DIRECTIONS FOR THIS TASK: Return, from the material below, each line in which "Shield" occurs.

EXERCISE INPUT:
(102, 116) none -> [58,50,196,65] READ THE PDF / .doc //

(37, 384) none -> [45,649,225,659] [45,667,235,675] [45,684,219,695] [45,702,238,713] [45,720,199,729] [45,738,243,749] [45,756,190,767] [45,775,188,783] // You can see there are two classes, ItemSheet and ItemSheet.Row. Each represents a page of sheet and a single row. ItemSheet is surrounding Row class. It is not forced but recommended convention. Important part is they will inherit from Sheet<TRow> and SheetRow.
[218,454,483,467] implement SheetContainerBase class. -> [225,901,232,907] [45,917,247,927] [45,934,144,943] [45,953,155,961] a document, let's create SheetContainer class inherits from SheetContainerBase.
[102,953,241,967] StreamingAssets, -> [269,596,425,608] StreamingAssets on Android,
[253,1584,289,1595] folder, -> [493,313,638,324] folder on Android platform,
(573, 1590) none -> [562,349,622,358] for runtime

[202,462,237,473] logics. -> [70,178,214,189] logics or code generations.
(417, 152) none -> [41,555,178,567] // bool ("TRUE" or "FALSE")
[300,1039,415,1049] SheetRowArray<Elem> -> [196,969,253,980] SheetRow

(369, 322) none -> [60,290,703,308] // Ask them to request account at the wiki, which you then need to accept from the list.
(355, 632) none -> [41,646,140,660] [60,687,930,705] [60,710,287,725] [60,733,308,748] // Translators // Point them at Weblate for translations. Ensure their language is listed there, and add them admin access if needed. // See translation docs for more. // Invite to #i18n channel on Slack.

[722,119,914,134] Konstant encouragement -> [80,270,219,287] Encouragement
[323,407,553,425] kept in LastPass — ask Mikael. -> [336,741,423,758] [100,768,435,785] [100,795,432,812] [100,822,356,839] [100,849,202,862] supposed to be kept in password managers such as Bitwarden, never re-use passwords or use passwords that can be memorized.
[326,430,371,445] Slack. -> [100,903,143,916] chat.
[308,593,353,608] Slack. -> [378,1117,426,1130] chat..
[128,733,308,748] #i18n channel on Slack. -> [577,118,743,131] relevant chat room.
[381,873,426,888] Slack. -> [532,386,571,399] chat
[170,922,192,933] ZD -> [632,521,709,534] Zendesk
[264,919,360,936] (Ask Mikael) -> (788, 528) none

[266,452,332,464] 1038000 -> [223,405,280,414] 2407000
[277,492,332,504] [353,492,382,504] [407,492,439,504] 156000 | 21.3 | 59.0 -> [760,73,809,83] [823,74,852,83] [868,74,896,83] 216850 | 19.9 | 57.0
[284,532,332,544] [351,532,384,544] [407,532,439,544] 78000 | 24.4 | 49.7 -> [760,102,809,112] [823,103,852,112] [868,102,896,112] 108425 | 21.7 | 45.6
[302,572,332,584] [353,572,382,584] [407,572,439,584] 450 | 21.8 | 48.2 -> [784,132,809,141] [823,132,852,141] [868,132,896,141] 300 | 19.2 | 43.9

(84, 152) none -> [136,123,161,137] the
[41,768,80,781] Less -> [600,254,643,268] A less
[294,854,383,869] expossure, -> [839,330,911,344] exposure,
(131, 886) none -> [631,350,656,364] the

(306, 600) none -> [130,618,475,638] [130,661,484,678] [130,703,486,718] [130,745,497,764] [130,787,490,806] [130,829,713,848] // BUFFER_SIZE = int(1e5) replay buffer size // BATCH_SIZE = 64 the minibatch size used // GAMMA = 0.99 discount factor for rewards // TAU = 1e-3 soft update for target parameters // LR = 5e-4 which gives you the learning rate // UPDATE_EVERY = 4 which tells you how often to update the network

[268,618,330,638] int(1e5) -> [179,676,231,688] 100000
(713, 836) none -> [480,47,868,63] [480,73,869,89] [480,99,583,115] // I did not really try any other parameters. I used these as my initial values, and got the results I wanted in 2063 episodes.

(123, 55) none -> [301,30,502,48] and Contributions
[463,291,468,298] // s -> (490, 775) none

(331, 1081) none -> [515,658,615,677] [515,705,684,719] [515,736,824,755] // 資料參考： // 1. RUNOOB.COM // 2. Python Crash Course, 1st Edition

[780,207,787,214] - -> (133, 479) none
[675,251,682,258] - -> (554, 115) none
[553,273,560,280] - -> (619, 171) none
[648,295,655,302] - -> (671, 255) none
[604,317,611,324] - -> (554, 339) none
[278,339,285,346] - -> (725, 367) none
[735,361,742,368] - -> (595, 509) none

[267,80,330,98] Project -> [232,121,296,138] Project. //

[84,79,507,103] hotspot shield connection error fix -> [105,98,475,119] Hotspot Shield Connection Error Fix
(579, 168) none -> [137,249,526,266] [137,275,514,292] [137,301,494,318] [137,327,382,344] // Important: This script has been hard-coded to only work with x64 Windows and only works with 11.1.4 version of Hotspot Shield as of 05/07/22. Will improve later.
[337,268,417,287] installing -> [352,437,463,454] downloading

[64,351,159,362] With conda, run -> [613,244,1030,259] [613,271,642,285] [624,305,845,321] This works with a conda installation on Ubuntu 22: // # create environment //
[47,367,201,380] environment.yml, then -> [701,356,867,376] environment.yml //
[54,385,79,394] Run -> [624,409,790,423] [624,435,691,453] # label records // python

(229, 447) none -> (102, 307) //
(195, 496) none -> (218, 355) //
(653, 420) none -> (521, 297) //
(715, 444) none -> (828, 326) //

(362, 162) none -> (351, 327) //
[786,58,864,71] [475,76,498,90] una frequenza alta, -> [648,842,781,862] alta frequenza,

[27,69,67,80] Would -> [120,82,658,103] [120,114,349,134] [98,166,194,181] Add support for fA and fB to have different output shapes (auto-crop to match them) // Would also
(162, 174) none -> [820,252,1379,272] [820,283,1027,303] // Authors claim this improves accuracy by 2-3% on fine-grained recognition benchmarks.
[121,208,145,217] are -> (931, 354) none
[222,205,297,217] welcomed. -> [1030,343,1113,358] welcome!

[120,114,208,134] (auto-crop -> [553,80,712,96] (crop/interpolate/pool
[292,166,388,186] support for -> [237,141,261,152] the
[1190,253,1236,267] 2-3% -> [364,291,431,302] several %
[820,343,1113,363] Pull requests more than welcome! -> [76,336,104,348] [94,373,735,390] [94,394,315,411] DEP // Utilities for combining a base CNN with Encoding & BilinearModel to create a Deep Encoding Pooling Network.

REPLY TO THE TASK:
[84,79,507,103] hotspot shield connection error fix -> [105,98,475,119] Hotspot Shield Connection Error Fix
(579, 168) none -> [137,249,526,266] [137,275,514,292] [137,301,494,318] [137,327,382,344] // Important: This script has been hard-coded to only work with x64 Windows and only works with 11.1.4 version of Hotspot Shield as of 05/07/22. Will improve later.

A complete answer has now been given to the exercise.